KI and AI tools in Production

,

Hello
I am very interested in the current AI tools.
I wanted to hear your experiences with the different tools and whether you use them just for fun or in a production.
In our company we already use AI in very different places in our production, be it to generate patches for clean ups or deepfakes or for dubbing.
I’m excited to see where the journey will take us and believe that we should take it seriously.

I look forward to your comments.

1 Like

I’ve been using Midjourney to create bits and pieces that I need for sky replacements, set extensions, etc. It gives me plenty of options for things that I can’t draw and can easily modify.

I use Nuke’s copycat for a bunch of roto and cleanup tasks if I have a high volume of shots. It’s not perfect but can get me 90% there if the volume of shots justifies the time to train, test, etc.

I’ve also been using Runway for really rough roto. I recently had some green screen shots where the talent had some green on their shirt. Runway gave me shitty (but totally adequate) mattes quickly.

Finally, I use @talosh’s amazing ML Timewarp tool, but I’m curious to try the new beta of Twixtor. If I can get similar results in an OFX it’s totally worth the money.

3 Likes

Does Twixtor work in the timeline now? I haven’t used it since the IRIX days when dinosaurs roamed the Earth.

2 Likes

I’ll letcha know!

2 Likes

Maybe ADSK has as surprise for us at NAB.

4 Likes

I suspect RevisionFX just has less to lose / less-scared lawyers.

3 Likes

I used Runway’s greenscreen to do rough roto up until recently, when I realized “Magic Mask” on Resolve provided a much better result, didn’t require me to send my footage out of house for processing, and didn’t require an additional subscription to use (we have a bazillion Resolve Studio licenses).

I have used Runway, and Stable Diffusion to make comp elements a few times Trees, graffiti, park benches, brick walls, etc.

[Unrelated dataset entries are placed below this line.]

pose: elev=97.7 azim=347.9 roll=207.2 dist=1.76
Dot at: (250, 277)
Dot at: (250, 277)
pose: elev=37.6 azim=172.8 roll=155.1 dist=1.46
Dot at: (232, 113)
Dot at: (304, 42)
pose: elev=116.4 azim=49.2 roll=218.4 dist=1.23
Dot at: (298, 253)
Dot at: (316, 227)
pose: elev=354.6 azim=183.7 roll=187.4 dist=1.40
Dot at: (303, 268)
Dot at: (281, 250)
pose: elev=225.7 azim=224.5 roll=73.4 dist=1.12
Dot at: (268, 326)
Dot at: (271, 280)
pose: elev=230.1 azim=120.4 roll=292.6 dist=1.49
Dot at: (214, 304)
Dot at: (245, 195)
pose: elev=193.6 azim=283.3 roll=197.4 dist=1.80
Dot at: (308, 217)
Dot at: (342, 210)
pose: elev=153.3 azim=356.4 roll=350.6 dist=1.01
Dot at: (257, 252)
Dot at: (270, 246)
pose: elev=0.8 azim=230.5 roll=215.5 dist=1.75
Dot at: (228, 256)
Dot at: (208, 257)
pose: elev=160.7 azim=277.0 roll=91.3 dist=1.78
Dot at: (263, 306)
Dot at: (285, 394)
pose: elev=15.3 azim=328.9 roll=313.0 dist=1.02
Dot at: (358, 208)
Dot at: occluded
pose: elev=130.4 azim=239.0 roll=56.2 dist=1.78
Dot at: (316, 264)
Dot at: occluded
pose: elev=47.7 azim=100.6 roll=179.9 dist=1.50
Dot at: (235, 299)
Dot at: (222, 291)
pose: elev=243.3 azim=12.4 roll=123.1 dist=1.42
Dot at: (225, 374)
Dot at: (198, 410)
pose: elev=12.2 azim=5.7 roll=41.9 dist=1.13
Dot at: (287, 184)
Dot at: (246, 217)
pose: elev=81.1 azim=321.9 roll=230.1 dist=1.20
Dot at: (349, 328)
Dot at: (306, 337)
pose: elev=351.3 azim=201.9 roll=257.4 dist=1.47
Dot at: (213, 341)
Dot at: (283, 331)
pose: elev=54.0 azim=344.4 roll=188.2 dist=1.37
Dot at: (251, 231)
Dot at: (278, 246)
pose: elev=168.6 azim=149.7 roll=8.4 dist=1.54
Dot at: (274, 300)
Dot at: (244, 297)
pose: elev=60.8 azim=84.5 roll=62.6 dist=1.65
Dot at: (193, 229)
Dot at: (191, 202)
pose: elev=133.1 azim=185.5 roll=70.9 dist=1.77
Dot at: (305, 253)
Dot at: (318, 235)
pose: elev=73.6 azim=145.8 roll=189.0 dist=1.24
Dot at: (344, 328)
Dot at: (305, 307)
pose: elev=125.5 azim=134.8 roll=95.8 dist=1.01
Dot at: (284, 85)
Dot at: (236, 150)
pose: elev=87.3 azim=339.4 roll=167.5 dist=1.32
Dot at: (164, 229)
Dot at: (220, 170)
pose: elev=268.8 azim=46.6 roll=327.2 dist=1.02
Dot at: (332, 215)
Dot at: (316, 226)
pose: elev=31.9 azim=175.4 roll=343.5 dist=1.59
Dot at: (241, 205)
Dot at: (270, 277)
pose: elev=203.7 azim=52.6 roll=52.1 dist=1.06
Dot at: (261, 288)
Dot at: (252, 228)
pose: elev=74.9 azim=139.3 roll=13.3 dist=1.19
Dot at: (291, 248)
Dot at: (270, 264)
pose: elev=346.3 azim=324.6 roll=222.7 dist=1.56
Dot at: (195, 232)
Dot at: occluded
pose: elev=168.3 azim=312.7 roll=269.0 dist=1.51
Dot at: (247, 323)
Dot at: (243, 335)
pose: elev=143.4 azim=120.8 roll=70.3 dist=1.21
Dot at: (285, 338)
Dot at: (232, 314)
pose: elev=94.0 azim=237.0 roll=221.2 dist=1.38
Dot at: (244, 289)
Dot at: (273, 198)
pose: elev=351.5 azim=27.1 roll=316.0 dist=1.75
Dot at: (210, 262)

Back in the old days, everybody scanned elements like this were from art books and magazines, so I don’t think there’s too much of a difference.

2 Likes

I use stable diffusion all the time for clean up and matte paintings. I usually access it through A1111, DiffusionBee (low-key an amazing SD tool-set for mac) and Invoke.ai.

Pika labs and Genmo for abstract design elements.

AVC labs for up scaling video (great for anything with faces)

Runway for pretty much everything else

3 Likes

I tried using runway for some mattepainting/extension stuff, but I do not think they like me very much. This is what they returned

3 Likes

For rotoscoping, I often use the rotobrush in After Effects, especially for more complex scenes with hair details. Since it’s a bit heavy, I try to optimize it by downloading the resolution and increasing the matte again within Flame.

Midjourney and Stable Diffusion to generate environment frames, passing these results through Maginific AI for upscaling and improving details and textures. I also use Photoshop (web version when on Linux) for outpainting and cleanups.

For frame interpolation or morphing, TimewarpML and SimpleML tool when I need to train clean tracking points when dealing with numerous screen shots.